Conosco varie persone che hanno fatto viaggi piuttosto lunghi e tutte sono soddisfatte di questa esperienza, tutte mi hanno detto: “Vai, vai, fallo anche tu, non farti frenare dalle ansie”, quando avevo espresso curiosità a riguardo. Mi piace viaggiare e mi adatto a viaggiare stando in ostelli e pensioncine da poco, che è l’unico modo di viaggiare a lungo senza ammazzare il conto in banca. Ho pensato che, finché sono abbastanza giovane, energica, adattabile e libera da mutui e cose simili, posso (devo) partire, se lo voglio. Ho lavorato molto in questi anni viennesi e sono riuscita a mettere da parte un po’ di soldi. Dato che ho la fortuna di lavorare in un ambiente piuttosto aperto, in un Paese dove fare un viaggio come questo non è una cosa fuori dal mondo, decidere di mollare tutto e prendersi una pausa è stato relativamente semplice. Non avevo grandi aspettative, solo curiosità di vedere una parte nuova del pianeta, in questo caso l’America Latina.

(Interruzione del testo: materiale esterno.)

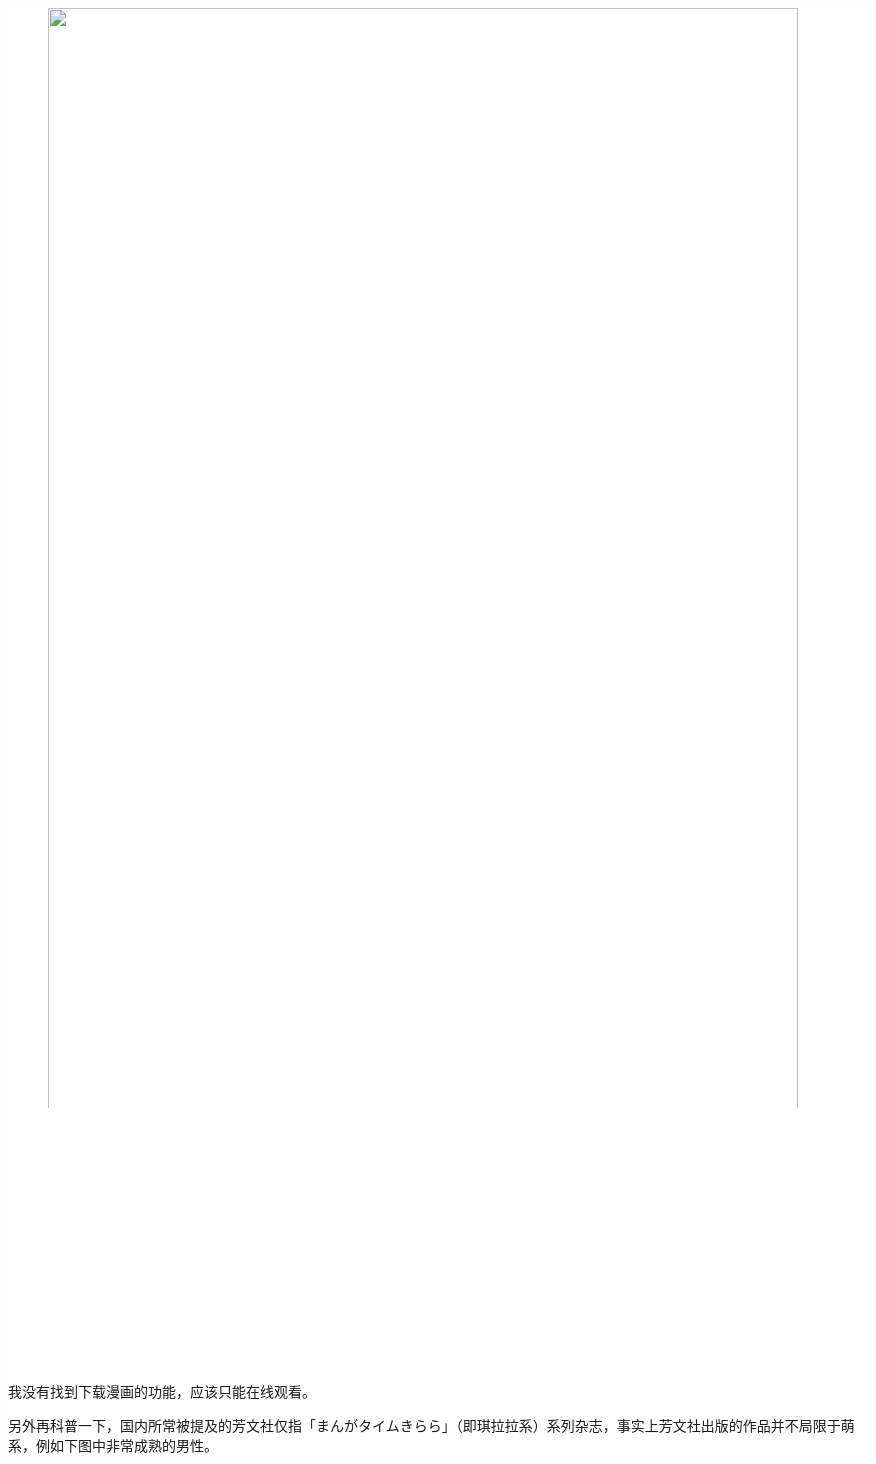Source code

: <figure class="img-box" contenteditable="false"><img data-size="660877" data-src="//i0.hdslb.com/bfs/article/01ac0239be55bb398da51df2b277e7154398da3a.png" height="1334" src="./img/01ac0239be55bb398da51df2b277e7154398da3a.png" width="750"/>
<figcaption class="caption" contenteditable=""></figcaption>
</figure>
<p>我没有找到下载漫画的功能，应该只能在线观看。</p>
<p>另外再科普一下，国内所常被提及的芳文社仅指「まんがタイムきらら」（即琪拉拉系）系列杂志，事实上芳文社出版的作品并不局限于萌系，例如下图中非常成熟的男性。</p>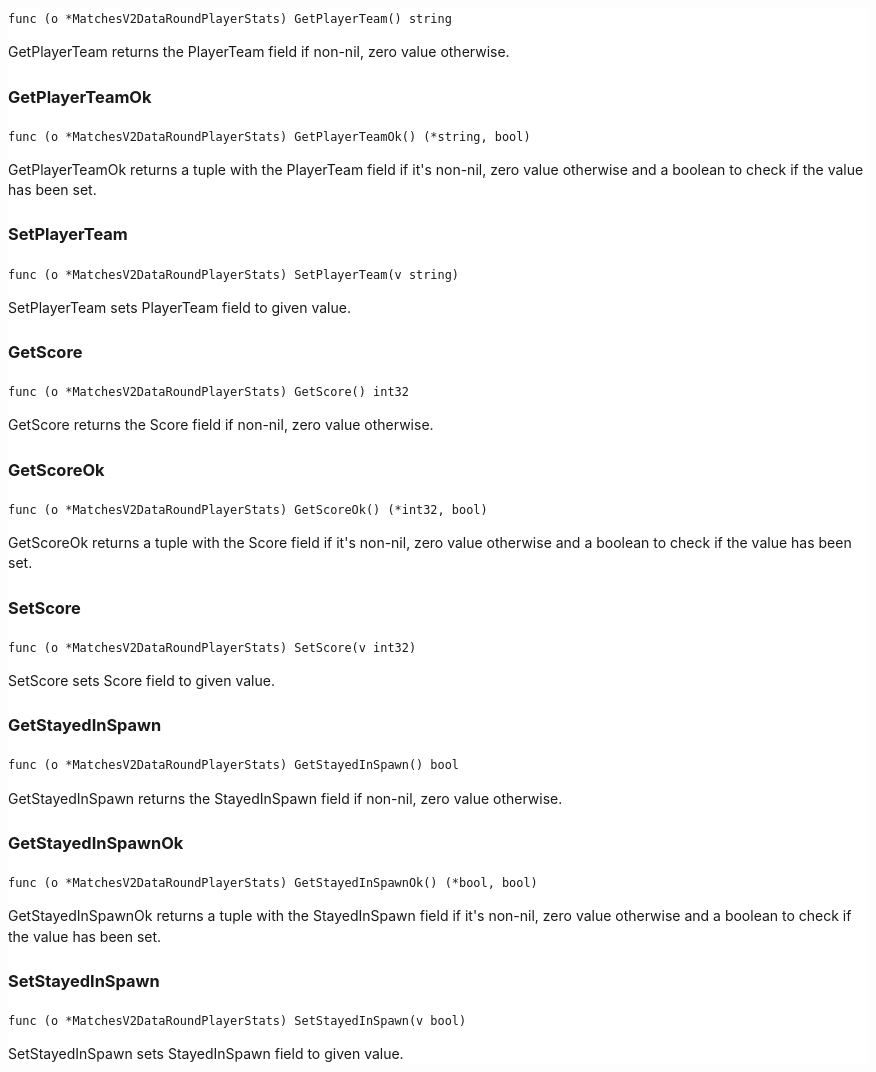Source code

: `func (o *MatchesV2DataRoundPlayerStats) GetPlayerTeam() string`

GetPlayerTeam returns the PlayerTeam field if non-nil, zero value otherwise.

### GetPlayerTeamOk

`func (o *MatchesV2DataRoundPlayerStats) GetPlayerTeamOk() (*string, bool)`

GetPlayerTeamOk returns a tuple with the PlayerTeam field if it's non-nil, zero value otherwise
and a boolean to check if the value has been set.

### SetPlayerTeam

`func (o *MatchesV2DataRoundPlayerStats) SetPlayerTeam(v string)`

SetPlayerTeam sets PlayerTeam field to given value.


### GetScore

`func (o *MatchesV2DataRoundPlayerStats) GetScore() int32`

GetScore returns the Score field if non-nil, zero value otherwise.

### GetScoreOk

`func (o *MatchesV2DataRoundPlayerStats) GetScoreOk() (*int32, bool)`

GetScoreOk returns a tuple with the Score field if it's non-nil, zero value otherwise
and a boolean to check if the value has been set.

### SetScore

`func (o *MatchesV2DataRoundPlayerStats) SetScore(v int32)`

SetScore sets Score field to given value.


### GetStayedInSpawn

`func (o *MatchesV2DataRoundPlayerStats) GetStayedInSpawn() bool`

GetStayedInSpawn returns the StayedInSpawn field if non-nil, zero value otherwise.

### GetStayedInSpawnOk

`func (o *MatchesV2DataRoundPlayerStats) GetStayedInSpawnOk() (*bool, bool)`

GetStayedInSpawnOk returns a tuple with the StayedInSpawn field if it's non-nil, zero value otherwise
and a boolean to check if the value has been set.

### SetStayedInSpawn

`func (o *MatchesV2DataRoundPlayerStats) SetStayedInSpawn(v bool)`

SetStayedInSpawn sets StayedInSpawn field to given value.
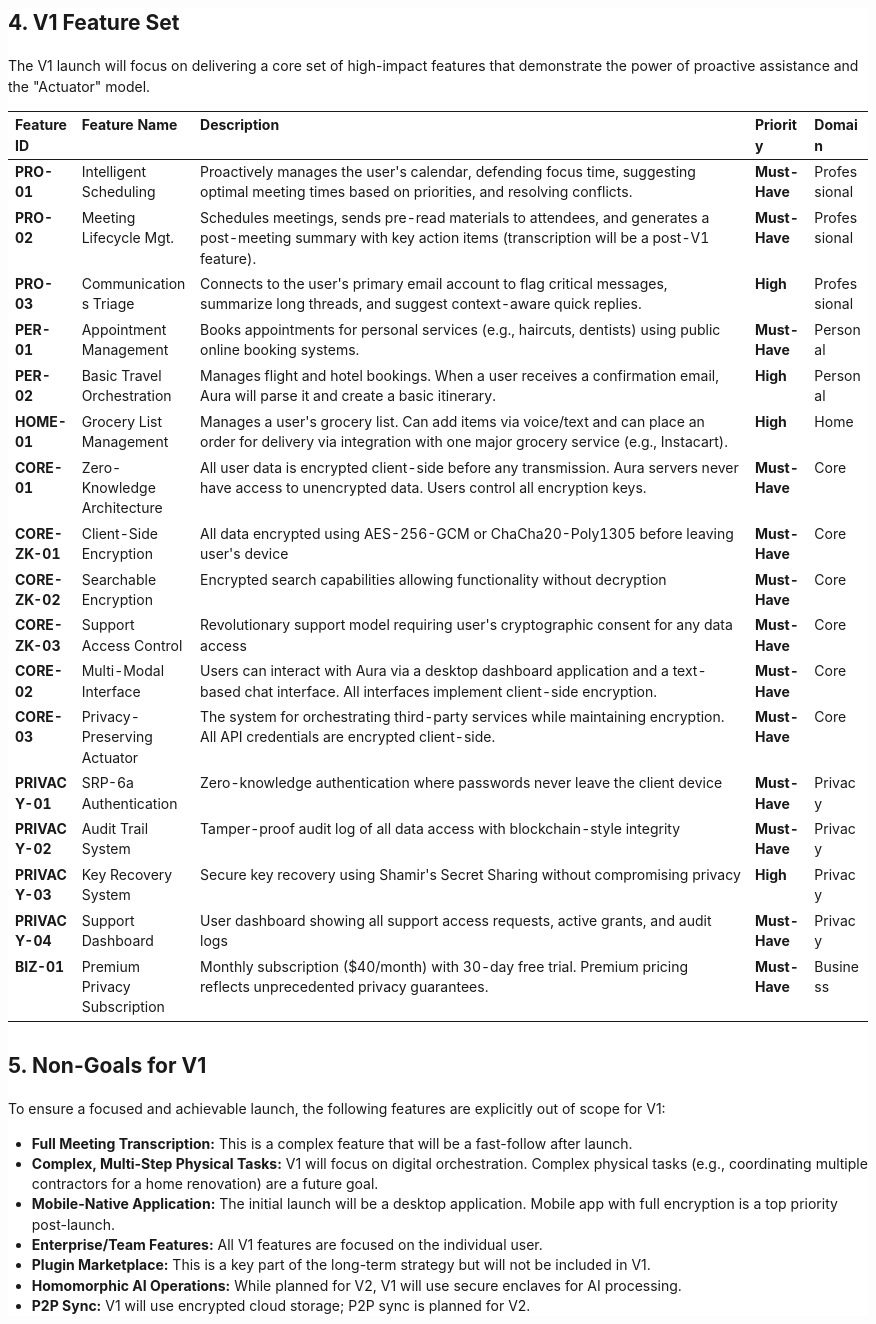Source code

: ## 4. V1 Feature Set

The V1 launch will focus on delivering a core set of high-impact features that demonstrate the power of proactive assistance and the "Actuator" model.

| Feature ID | Feature Name | Description | Priority | Domain |
| :--- | :--- | :--- | :--- | :--- |
| **PRO-01** | Intelligent Scheduling | Proactively manages the user's calendar, defending focus time, suggesting optimal meeting times based on priorities, and resolving conflicts. | **Must-Have** | Professional |
| **PRO-02** | Meeting Lifecycle Mgt. | Schedules meetings, sends pre-read materials to attendees, and generates a post-meeting summary with key action items (transcription will be a post-V1 feature). | **Must-Have** | Professional |
| **PRO-03** | Communications Triage | Connects to the user's primary email account to flag critical messages, summarize long threads, and suggest context-aware quick replies. | **High** | Professional |
| **PER-01** | Appointment Management | Books appointments for personal services (e.g., haircuts, dentists) using public online booking systems. | **Must-Have** | Personal |
| **PER-02** | Basic Travel Orchestration | Manages flight and hotel bookings. When a user receives a confirmation email, Aura will parse it and create a basic itinerary. | **High** | Personal |
| **HOME-01**| Grocery List Management | Manages a user's grocery list. Can add items via voice/text and can place an order for delivery via integration with one major grocery service (e.g., Instacart). | **High** | Home |
| **CORE-01**| Zero-Knowledge Architecture | All user data is encrypted client-side before any transmission. Aura servers never have access to unencrypted data. Users control all encryption keys. | **Must-Have** | Core |
| **CORE-ZK-01**| Client-Side Encryption | All data encrypted using AES-256-GCM or ChaCha20-Poly1305 before leaving user's device | **Must-Have** | Core |
| **CORE-ZK-02**| Searchable Encryption | Encrypted search capabilities allowing functionality without decryption | **Must-Have** | Core |
| **CORE-ZK-03**| Support Access Control | Revolutionary support model requiring user's cryptographic consent for any data access | **Must-Have** | Core |
| **CORE-02**| Multi-Modal Interface | Users can interact with Aura via a desktop dashboard application and a text-based chat interface. All interfaces implement client-side encryption. | **Must-Have** | Core |
| **CORE-03**| Privacy-Preserving Actuator | The system for orchestrating third-party services while maintaining encryption. All API credentials are encrypted client-side. | **Must-Have** | Core |
| **PRIVACY-01**| SRP-6a Authentication | Zero-knowledge authentication where passwords never leave the client device | **Must-Have** | Privacy |
| **PRIVACY-02**| Audit Trail System | Tamper-proof audit log of all data access with blockchain-style integrity | **Must-Have** | Privacy |
| **PRIVACY-03**| Key Recovery System | Secure key recovery using Shamir's Secret Sharing without compromising privacy | **High** | Privacy |
| **PRIVACY-04**| Support Dashboard | User dashboard showing all support access requests, active grants, and audit logs | **Must-Have** | Privacy |
| **BIZ-01** | Premium Privacy Subscription | Monthly subscription ($40/month) with 30-day free trial. Premium pricing reflects unprecedented privacy guarantees. | **Must-Have** | Business |

## 5. Non-Goals for V1

To ensure a focused and achievable launch, the following features are explicitly out of scope for V1:

*   **Full Meeting Transcription:** This is a complex feature that will be a fast-follow after launch.
*   **Complex, Multi-Step Physical Tasks:** V1 will focus on digital orchestration. Complex physical tasks (e.g., coordinating multiple contractors for a home renovation) are a future goal.
*   **Mobile-Native Application:** The initial launch will be a desktop application. Mobile app with full encryption is a top priority post-launch.
*   **Enterprise/Team Features:** All V1 features are focused on the individual user.
*   **Plugin Marketplace:** This is a key part of the long-term strategy but will not be included in V1.
*   **Homomorphic AI Operations:** While planned for V2, V1 will use secure enclaves for AI processing.
*   **P2P Sync:** V1 will use encrypted cloud storage; P2P sync is planned for V2.
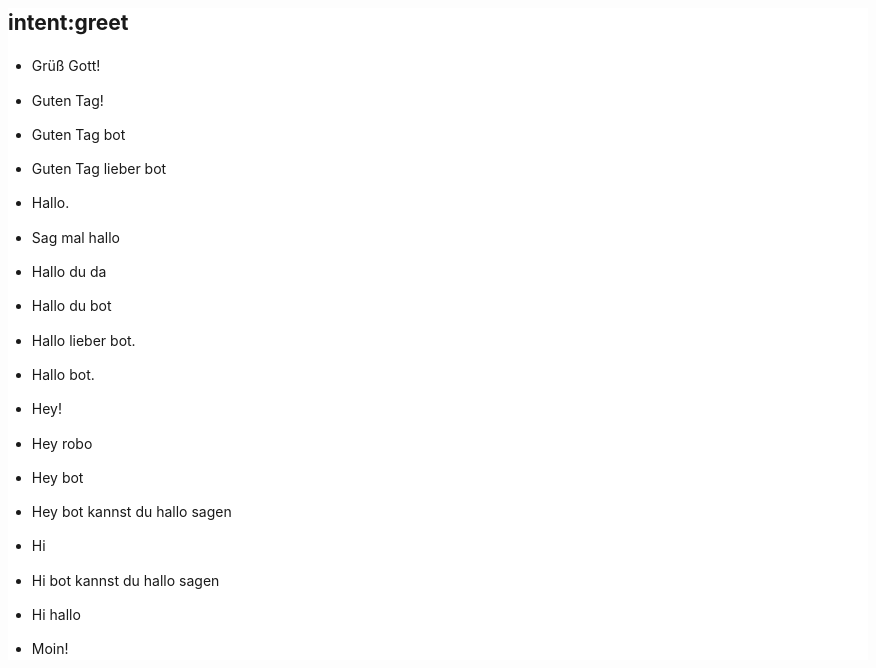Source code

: ## intent:greet



- Grüß Gott!



- Guten Tag!



- Guten Tag bot



- Guten Tag lieber bot



- Hallo.



- Sag mal hallo



- Hallo du da



- Hallo du bot



- Hallo lieber bot.



- Hallo bot.



- Hey!



- Hey robo



- Hey bot



- Hey bot kannst du hallo sagen



- Hi



- Hi bot kannst du hallo sagen



- Hi hallo



- Moin!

Spero comunque che rimanga tempo anche per andare in Asia, che mi affascina da sempre e che ho già visitato altre volte. Mi piacerebbe andare in Cina, Vietnam, Birmania e altri posti ancora, se avanza tempo. Il Sudamerica è un continente enorme, quindi penso che prenderà ben più di metà dell’anno che mi sono data.

 

Come ti sei preparata a vivere questa nuova esperienza?
 

Non mi sono preparata molto, penso sia il modo migliore di avvicinarsi a un nuovo continente: senza troppi preconcetti. Ho studiato un pochino di spagnolo, ho letto un po’ di romanzi e poco altro. Non ho una rotta precisa, ad esempio ora mi trovo nel nord dell’Argentina e con il mio compagno abbiamo deciso, una decina di giorni fa, di andare in Uruguay, domani abbiamo un autobus. So che in molti penseranno che ci vuole un capitale per fare un viaggio del genere, ma non è così: se si molla davvero tutto (inclusa la casa, vendendo mobili e carabattole varie) e se si sceglie di andare in Asia, per esempio, la cosa è molto accessibile. E’ decisamente un’esperienza che consiglio a tutti, se possibile. Permette di staccare la spina, riflettere sul da farsi e soprattutto apre la mente. Penso che la possibilità di decidere le cose sul momento e non avere programmi, sia uno dei piaceri maggiori per una persona che di solito vive le sue giornate con quattro appuntamenti al giorno in quattro posti diversi della città.